Les pays participant aux négociations sur le climat de la COP30 sont confrontés à des tensions renouvelées après la publication cette semaine d’un nouveau projet de la COP30 sans aucune référence à une feuille de route pour l’élimination progressive des combustibles fossiles, une décision qui a suscité des réticences de la part des pays exigeant une action plus ferme.
Le texte mis à jour a été publié vendredi matin à Belém, où les négociations dépassent le calendrier prévu alors que les gouvernements débattent de la manière d’aller de l’avant et des raisons pour lesquelles un engagement clé a été supprimé.
La feuille de route pour l’élimination des combustibles fossiles, absente du nouveau projet de rapport de la COP30, intervient malgré l’avertissement d’au moins 29 pays selon lesquels ils bloqueraient tout accord final qui n’inclurait pas de plan d’abandon des combustibles fossiles.
Leur lettre, révélée jeudi, demande à la présidence brésilienne de rétablir la feuille de route jusqu’au résultat final des négociations.
Une version antérieure du projet de la COP30 de mardi incluait une option pour commencer à élaborer une telle feuille de route. Mais le nouveau texte « mutirão » publié vendredi matin a supprimé à la fois la feuille de route et toute mention des « combustibles fossiles ».
Selon certaines informations, le Brésil a été confronté à des pressions importantes de la part de certains États pétroliers, dont l’Arabie saoudite et la Russie, ainsi que de grands consommateurs de combustibles fossiles comme l’Inde, pour abandonner la référence.
Les pourparlers étaient déjà tendus jeudi, lorsque certains pays menaçant de se retirer ont été interrompus après qu’un incendie s’est déclaré dans une partie du centre de conférence, interrompant les négociations pendant plus de six heures.
Une lettre consultée par le Guardian montre que les gouvernements qui font pression en faveur de la feuille de route la considèrent comme une « ligne rouge ».
Il déclare : « Nous ne pouvons pas soutenir un résultat qui n’inclut pas une feuille de route pour la mise en œuvre d’une transition juste, ordonnée et équitable loin des combustibles fossiles… » et prévient que tout résultat plus faible serait considéré comme un pas en arrière.
Cette demande s’appuie sur le bilan mondial de l’année dernière, convenu lors de la COP28 à Dubaï, où les pays se sont engagés pour la première fois à « abandonner les combustibles fossiles », mais n’ont pas fixé de calendrier ni de détails.

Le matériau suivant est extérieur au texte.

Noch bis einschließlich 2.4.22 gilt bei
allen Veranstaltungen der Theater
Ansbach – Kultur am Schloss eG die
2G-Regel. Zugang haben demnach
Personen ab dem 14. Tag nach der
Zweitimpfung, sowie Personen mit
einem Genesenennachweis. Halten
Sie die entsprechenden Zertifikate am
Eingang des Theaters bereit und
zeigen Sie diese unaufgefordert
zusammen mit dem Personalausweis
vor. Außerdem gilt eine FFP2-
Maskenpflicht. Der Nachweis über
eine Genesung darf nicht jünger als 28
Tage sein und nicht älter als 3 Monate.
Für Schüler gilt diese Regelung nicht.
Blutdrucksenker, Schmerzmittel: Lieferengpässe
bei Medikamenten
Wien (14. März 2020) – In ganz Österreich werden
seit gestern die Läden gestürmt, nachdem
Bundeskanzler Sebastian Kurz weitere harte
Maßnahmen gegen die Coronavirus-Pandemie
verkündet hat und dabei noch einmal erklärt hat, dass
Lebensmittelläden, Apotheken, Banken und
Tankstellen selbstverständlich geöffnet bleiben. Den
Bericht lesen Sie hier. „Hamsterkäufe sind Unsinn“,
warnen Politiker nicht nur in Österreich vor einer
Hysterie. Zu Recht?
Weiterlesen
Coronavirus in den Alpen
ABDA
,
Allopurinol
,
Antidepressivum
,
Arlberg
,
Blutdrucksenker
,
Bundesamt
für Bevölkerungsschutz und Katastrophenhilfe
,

Depuis lors, certains pays, notamment l’Arabie saoudite, ont tenté d’affaiblir ou de revenir sur cet engagement.
Avant la COP30, les partisans de l’élimination progressive ont conçu un forum qui permettrait à tous les pays de discuter d’une feuille de route sans exiger de délais immédiats.
Plus de 80 pays ont rejoint l’initiative et l’ont présentée publiquement mardi. Mais l’opposition d’un groupe connu sous le nom de « pays en développement partageant les mêmes idées », comprenant l’Arabie saoudite, l’Égypte, l’Iran et la Bolivie, a bloqué les progrès.

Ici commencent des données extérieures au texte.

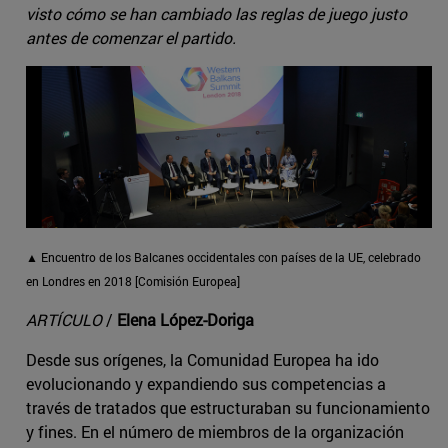
visto cómo se han cambiado las reglas de juego justo
antes de comenzar el partido.
▲ Encuentro de los Balcanes occidentales con países de la UE, celebrado
en Londres en 2018 [Comisión Europea]
ARTÍCULO
/
Elena López-Doriga
Desde sus orígenes, la Comunidad Europea ha ido
evolucionando y expandiendo sus competencias a
través de tratados que estructuraban su funcionamiento
y fines. En el número de miembros de la organización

La liste des pays soutenant la feuille de route comprend l’Autriche, la Belgique, le Chili, la Colombie, le Costa Rica, la Tchéquie, la Finlande, la France, l’Allemagne, l’Islande, l’Irlande, le Luxembourg, le Mexique, les Pays-Bas, la Suède, la Suisse, le Royaume-Uni et d’autres.

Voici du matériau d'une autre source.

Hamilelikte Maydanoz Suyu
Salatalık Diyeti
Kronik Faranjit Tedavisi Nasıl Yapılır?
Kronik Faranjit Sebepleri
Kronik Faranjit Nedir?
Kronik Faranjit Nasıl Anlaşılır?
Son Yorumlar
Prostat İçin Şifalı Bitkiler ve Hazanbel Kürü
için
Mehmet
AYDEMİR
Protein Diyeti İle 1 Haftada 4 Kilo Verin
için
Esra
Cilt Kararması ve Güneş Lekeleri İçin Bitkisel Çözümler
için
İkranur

La ministre colombienne de l’Environnement, Irene Vélez Torres, a déclaré au Guardian que le nouveau texte de la présidence était insuffisant et que « le succès de cette Cop ne peut être mesuré par l’adoption d’un texte à tout prix ».
Catherine Abreu, de l’International Climate Politics Hub, a déclaré que les pays souhaitaient un accord ambitieux comprenant un financement de l’adaptation, un financement amélioré, une action contre les combustibles fossiles et la déforestation, ainsi qu’un engagement en faveur d’une transition juste. « La question est de savoir si la présidence brésilienne choisira de les écouter, alors que le temps presse », a-t-elle déclaré.
Les pourparlers, qui devaient initialement se terminer vendredi soir, devraient se poursuivre jusqu’au week-end en raison des retards causés par l’incendie. Alors que les négociations entrent dans leur phase finale, le différend sur la transition vers les combustibles fossiles reste la question centrale, aux côtés des débats non résolus sur le financement climatique, la transparence, le commerce et le soutien que recevront les pays en développement pour gérer les impacts climatiques.